# EXTRACTED DATA:
# # # # # # #

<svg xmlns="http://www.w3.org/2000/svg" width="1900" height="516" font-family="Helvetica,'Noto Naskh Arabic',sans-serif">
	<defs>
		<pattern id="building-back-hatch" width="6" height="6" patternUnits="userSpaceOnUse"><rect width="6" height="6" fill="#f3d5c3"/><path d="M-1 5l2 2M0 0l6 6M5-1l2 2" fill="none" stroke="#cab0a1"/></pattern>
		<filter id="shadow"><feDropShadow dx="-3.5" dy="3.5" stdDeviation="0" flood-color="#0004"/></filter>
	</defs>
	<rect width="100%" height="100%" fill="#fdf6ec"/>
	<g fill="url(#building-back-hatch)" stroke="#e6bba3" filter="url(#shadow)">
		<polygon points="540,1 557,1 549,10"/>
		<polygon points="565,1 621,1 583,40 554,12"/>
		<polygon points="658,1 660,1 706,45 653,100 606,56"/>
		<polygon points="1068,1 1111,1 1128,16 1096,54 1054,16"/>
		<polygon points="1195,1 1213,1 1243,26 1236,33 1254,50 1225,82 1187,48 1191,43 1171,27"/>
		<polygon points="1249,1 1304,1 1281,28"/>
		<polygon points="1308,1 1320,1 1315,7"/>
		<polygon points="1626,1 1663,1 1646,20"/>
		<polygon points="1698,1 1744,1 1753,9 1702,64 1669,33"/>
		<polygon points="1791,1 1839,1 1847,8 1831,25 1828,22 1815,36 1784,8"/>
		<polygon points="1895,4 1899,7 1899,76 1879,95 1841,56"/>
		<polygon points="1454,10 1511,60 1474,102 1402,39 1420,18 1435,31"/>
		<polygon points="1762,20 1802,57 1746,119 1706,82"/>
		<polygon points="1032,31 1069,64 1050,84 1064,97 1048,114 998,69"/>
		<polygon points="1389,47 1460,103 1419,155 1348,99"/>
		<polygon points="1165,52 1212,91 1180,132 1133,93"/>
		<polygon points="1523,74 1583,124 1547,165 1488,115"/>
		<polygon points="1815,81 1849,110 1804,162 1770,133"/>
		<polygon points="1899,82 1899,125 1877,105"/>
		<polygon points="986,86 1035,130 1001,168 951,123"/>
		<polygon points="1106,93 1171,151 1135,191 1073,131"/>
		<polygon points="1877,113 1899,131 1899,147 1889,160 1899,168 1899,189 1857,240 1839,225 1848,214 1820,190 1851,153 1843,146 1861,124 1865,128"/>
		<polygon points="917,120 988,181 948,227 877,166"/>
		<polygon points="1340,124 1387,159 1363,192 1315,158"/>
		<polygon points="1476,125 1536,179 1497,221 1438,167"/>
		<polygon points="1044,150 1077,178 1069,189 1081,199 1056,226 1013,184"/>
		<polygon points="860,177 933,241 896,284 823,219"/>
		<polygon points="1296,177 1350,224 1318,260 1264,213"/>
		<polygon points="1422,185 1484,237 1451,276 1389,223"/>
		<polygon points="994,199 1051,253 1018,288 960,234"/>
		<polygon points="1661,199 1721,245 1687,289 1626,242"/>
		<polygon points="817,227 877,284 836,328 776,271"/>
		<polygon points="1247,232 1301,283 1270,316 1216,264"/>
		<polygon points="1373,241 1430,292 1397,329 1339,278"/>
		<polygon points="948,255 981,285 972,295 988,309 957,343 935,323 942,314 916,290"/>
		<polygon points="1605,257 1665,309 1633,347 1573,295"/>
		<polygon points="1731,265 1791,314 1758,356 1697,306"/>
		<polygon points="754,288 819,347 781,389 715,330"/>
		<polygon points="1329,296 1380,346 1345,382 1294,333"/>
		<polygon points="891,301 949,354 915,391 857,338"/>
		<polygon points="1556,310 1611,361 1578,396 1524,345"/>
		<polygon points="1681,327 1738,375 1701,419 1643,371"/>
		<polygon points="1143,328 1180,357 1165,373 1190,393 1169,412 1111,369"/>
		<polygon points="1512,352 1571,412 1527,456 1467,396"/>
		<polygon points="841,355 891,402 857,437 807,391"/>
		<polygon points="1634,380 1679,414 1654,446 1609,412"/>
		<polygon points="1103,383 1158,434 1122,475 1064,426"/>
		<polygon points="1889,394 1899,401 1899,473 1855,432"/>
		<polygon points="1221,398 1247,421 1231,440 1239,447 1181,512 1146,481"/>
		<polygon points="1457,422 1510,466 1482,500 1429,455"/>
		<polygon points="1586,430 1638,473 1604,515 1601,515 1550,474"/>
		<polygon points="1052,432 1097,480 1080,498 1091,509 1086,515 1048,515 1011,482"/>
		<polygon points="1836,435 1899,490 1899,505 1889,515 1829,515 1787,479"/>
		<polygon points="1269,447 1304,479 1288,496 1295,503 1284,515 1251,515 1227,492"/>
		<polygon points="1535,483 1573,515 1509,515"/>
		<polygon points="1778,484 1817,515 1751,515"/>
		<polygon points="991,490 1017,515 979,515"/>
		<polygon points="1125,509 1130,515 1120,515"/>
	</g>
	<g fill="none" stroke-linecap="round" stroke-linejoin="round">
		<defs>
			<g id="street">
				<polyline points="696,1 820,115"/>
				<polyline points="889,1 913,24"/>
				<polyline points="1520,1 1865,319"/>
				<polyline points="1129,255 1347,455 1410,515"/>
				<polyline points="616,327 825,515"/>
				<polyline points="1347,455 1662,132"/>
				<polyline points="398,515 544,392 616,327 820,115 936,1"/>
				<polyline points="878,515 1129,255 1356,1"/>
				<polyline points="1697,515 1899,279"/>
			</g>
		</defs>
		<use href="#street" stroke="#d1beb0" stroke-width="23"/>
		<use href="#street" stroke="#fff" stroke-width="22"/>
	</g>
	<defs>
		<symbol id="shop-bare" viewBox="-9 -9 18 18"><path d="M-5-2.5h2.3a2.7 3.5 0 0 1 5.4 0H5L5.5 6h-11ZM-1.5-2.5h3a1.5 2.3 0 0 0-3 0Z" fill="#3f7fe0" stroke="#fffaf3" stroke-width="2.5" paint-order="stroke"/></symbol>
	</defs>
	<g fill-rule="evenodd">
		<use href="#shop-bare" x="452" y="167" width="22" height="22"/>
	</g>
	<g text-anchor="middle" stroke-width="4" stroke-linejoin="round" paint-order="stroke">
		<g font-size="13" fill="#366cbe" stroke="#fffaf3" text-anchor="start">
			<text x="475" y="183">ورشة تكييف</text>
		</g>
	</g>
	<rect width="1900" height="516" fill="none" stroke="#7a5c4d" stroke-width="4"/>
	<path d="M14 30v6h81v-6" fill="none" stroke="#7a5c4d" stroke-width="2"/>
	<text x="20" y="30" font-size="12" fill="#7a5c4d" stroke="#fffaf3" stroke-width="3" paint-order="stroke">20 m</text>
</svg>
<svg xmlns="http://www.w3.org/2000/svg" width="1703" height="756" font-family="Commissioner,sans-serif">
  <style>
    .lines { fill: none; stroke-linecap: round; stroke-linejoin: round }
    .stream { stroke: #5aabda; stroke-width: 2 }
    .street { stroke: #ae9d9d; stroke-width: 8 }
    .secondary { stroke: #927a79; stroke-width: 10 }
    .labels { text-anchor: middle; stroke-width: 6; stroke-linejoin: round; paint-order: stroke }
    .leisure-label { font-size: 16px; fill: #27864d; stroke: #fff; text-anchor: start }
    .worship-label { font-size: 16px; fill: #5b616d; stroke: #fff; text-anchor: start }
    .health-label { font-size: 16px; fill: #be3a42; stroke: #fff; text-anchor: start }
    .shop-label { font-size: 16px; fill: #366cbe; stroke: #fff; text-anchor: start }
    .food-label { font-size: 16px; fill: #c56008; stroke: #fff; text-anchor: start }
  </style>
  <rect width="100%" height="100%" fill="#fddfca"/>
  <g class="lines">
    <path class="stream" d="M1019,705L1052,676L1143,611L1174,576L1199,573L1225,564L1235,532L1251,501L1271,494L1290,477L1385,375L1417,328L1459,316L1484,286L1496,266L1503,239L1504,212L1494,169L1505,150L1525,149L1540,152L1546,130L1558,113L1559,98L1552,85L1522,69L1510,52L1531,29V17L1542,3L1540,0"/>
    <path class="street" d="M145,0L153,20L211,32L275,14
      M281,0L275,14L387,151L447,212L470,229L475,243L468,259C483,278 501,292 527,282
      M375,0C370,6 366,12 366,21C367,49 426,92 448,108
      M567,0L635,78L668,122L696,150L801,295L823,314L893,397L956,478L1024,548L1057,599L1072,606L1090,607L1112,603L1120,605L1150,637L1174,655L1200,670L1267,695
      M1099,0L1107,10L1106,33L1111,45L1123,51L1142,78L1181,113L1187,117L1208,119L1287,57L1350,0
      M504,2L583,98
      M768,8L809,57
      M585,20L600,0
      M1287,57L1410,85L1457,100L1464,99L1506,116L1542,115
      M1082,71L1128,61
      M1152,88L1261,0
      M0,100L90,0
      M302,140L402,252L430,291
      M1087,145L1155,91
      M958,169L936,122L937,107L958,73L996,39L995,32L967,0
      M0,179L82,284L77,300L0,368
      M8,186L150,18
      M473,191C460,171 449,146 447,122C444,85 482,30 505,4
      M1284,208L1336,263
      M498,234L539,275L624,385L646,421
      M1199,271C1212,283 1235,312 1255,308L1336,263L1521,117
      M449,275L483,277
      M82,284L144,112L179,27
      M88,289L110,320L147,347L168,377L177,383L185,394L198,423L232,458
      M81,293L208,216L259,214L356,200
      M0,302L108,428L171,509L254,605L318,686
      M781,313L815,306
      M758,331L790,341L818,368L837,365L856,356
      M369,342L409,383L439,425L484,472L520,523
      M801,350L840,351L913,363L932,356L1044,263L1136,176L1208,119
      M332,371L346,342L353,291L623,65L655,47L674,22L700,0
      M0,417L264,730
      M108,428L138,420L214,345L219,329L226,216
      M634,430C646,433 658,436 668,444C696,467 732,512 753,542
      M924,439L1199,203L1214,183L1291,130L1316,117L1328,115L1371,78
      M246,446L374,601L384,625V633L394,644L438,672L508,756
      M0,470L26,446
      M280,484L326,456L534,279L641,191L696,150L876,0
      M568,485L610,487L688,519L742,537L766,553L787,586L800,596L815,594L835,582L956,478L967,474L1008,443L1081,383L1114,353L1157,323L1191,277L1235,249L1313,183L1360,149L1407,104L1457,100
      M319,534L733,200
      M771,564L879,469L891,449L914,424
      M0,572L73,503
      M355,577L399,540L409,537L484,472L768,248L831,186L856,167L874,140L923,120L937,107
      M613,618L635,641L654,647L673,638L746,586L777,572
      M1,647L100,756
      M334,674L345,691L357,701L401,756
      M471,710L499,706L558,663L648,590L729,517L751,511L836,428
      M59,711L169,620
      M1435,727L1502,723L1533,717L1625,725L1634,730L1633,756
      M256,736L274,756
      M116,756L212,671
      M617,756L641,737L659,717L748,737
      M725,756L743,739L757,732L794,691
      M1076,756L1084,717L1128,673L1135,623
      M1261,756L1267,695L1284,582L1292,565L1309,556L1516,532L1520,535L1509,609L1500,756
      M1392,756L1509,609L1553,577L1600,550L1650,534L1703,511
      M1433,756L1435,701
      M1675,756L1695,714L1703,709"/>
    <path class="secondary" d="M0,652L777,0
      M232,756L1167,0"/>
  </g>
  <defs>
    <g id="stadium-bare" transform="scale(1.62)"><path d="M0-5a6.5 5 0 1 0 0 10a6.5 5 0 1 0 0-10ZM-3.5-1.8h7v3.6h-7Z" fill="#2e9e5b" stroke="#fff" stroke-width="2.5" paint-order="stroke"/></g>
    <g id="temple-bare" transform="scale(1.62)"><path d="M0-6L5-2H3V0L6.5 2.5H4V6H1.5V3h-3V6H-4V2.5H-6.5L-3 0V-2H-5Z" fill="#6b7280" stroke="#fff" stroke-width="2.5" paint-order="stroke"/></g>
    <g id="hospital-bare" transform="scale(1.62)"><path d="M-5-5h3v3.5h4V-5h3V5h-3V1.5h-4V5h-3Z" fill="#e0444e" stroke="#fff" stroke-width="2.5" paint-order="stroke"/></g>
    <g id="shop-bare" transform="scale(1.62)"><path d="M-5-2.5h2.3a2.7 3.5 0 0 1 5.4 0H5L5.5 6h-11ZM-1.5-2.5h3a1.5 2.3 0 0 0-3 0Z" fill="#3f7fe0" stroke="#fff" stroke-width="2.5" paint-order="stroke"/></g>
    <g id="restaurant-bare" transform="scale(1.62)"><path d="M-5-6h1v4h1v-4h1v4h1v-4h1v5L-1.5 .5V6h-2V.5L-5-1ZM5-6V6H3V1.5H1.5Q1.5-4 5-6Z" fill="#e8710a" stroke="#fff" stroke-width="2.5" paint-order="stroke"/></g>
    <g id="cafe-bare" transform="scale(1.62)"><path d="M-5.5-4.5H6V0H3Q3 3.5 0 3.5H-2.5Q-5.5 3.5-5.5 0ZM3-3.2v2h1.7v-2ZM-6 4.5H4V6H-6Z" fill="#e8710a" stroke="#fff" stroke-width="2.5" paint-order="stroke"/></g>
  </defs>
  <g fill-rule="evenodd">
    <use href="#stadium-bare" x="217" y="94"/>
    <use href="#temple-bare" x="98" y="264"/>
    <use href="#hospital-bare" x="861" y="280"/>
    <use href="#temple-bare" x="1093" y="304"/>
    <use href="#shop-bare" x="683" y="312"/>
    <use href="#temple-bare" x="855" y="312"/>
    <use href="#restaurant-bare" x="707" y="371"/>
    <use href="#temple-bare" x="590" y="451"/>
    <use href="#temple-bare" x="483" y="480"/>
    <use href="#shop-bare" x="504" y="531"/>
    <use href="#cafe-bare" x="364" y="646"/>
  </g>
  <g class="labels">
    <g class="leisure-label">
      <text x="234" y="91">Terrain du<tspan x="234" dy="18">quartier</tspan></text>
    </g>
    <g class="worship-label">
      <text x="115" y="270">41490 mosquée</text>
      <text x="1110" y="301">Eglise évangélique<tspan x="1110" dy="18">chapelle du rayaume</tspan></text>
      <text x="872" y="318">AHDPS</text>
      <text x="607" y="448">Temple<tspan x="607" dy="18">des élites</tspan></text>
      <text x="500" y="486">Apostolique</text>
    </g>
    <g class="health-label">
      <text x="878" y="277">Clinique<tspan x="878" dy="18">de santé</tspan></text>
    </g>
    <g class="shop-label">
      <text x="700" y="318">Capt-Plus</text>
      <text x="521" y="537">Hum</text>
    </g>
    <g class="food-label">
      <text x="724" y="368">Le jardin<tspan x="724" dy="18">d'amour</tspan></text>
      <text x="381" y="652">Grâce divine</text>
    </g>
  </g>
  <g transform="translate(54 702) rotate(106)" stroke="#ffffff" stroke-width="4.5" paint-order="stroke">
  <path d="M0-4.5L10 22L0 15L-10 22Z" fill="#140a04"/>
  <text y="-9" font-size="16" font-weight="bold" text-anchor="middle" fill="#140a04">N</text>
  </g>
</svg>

# # # # # # #

# AIM OF THE TASK:
Scan the listing above for the line that has "M1287,57L1410,85L1457,100L1464,99L1506,116L1542,115", then copy exactly from that line through the line that has "M1076,756L1084,717L1128,673L1135,623".

# EXERCISE RESULT:
      M1287,57L1410,85L1457,100L1464,99L1506,116L1542,115
      M1082,71L1128,61
      M1152,88L1261,0
      M0,100L90,0
      M302,140L402,252L430,291
      M1087,145L1155,91
      M958,169L936,122L937,107L958,73L996,39L995,32L967,0
      M0,179L82,284L77,300L0,368
      M8,186L150,18
      M473,191C460,171 449,146 447,122C444,85 482,30 505,4
      M1284,208L1336,263
      M498,234L539,275L624,385L646,421
      M1199,271C1212,283 1235,312 1255,308L1336,263L1521,117
      M449,275L483,277
      M82,284L144,112L179,27
      M88,289L110,320L147,347L168,377L177,383L185,394L198,423L232,458
      M81,293L208,216L259,214L356,200
      M0,302L108,428L171,509L254,605L318,686
      M781,313L815,306
      M758,331L790,341L818,368L837,365L856,356
      M369,342L409,383L439,425L484,472L520,523
      M801,350L840,351L913,363L932,356L1044,263L1136,176L1208,119
      M332,371L346,342L353,291L623,65L655,47L674,22L700,0
      M0,417L264,730
      M108,428L138,420L214,345L219,329L226,216
      M634,430C646,433 658,436 668,444C696,467 732,512 753,542
      M924,439L1199,203L1214,183L1291,130L1316,117L1328,115L1371,78
      M246,446L374,601L384,625V633L394,644L438,672L508,756
      M0,470L26,446
      M280,484L326,456L534,279L641,191L696,150L876,0
      M568,485L610,487L688,519L742,537L766,553L787,586L800,596L815,594L835,582L956,478L967,474L1008,443L1081,383L1114,353L1157,323L1191,277L1235,249L1313,183L1360,149L1407,104L1457,100
      M319,534L733,200
      M771,564L879,469L891,449L914,424
      M0,572L73,503
      M355,577L399,540L409,537L484,472L768,248L831,186L856,167L874,140L923,120L937,107
      M613,618L635,641L654,647L673,638L746,586L777,572
      M1,647L100,756
      M334,674L345,691L357,701L401,756
      M471,710L499,706L558,663L648,590L729,517L751,511L836,428
      M59,711L169,620
      M1435,727L1502,723L1533,717L1625,725L1634,730L1633,756
      M256,736L274,756
      M116,756L212,671
      M617,756L641,737L659,717L748,737
      M725,756L743,739L757,732L794,691
      M1076,756L1084,717L1128,673L1135,623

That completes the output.